Govrin, who is married with two daughters, has made a career of both writing poetry and adapting it to theater. She is a teacher at the School of Visual Theater in Jerusalem and the academic chairwoman of the theater department at Emunah College.
Additionally, Govrin is the founding editor of the poetry series "Devarim Yerushalayim", which means "words of Jerusalem" and also "things of Jerusalem." The double-meaning is intended, she said, in keeping with the spirit of the kaleidoscopic holy city.
"I think that choosing that location has been a very crucial part of my life," Govrin said. "The tension between Tel Aviv and Jerusalem is almost a metaphor for what Israeli culture stands for. So by choosing Jerusalem I chose the multi-layered culture."
It wasn't necessarily an easy choice, either.
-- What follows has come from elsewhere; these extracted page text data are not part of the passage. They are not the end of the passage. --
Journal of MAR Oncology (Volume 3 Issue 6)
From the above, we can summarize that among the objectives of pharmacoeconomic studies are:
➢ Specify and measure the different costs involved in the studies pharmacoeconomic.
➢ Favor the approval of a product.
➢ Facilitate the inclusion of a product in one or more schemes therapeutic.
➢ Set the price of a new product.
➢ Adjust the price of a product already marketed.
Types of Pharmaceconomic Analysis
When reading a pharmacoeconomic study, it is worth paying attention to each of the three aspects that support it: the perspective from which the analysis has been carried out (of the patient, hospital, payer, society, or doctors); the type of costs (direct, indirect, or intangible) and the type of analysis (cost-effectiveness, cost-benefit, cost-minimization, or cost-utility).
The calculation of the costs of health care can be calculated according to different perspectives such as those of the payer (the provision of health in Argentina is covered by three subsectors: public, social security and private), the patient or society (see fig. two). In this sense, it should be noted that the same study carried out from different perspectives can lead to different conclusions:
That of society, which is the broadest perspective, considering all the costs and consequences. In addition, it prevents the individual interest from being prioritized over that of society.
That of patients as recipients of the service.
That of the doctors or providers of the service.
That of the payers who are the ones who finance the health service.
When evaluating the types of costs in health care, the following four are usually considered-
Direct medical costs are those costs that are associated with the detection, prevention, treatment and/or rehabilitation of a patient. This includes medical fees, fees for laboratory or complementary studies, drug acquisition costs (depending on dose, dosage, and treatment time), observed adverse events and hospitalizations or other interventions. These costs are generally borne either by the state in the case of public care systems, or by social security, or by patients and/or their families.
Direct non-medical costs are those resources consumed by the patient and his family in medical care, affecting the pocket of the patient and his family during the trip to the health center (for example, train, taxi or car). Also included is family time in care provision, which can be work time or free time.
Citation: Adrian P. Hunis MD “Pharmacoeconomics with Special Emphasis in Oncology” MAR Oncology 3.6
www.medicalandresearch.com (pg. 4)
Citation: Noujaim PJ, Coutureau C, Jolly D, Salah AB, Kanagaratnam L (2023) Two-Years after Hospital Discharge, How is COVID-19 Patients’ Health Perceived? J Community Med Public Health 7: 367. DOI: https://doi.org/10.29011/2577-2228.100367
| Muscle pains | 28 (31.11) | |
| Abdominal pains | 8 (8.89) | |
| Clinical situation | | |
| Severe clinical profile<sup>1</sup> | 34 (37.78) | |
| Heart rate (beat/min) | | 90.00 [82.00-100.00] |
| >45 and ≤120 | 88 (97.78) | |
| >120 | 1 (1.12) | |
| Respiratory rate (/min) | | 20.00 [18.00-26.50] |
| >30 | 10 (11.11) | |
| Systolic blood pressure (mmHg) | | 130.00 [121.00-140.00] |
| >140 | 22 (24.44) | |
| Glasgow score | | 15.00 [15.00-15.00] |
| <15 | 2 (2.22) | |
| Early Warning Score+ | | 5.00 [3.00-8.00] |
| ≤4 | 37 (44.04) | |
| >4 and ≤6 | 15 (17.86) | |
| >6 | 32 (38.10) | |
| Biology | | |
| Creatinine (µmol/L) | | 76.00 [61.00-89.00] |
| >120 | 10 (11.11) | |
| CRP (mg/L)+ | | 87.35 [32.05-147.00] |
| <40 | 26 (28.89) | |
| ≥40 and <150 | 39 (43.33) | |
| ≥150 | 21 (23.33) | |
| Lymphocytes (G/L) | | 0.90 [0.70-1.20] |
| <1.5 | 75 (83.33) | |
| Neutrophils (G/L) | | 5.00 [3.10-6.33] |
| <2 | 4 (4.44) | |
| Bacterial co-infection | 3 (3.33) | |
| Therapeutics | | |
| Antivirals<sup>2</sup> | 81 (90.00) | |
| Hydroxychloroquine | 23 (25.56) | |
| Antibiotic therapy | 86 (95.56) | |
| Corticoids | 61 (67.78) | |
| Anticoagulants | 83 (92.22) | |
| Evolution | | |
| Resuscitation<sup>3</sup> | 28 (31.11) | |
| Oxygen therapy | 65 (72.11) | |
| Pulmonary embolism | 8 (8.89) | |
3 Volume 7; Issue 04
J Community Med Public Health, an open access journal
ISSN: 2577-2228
Govrin was born in Tel Aviv and also lived in Paris, where she earned her Ph.D. from the University of Paris.
But her decision to live in Jerusalem has clearly affected her writing, she said, because the danger and the city's sacred nature are both a sacrifice and a privilege.
"It's a very rich, ongoing challenge, being in Jerusalem," she said, adding that those that remember Israel prior to its military success in 1967, and its subsequent confidence, understand the feeling of waking up and being thankful that the country is still there.
"The fact that it exists is a continuous miracle," Govrin said.
The book reading and question-and-answer session are free of charge. "Snapshots" will be released by Riverhead Books (the Penguin Group) on Oct. 18.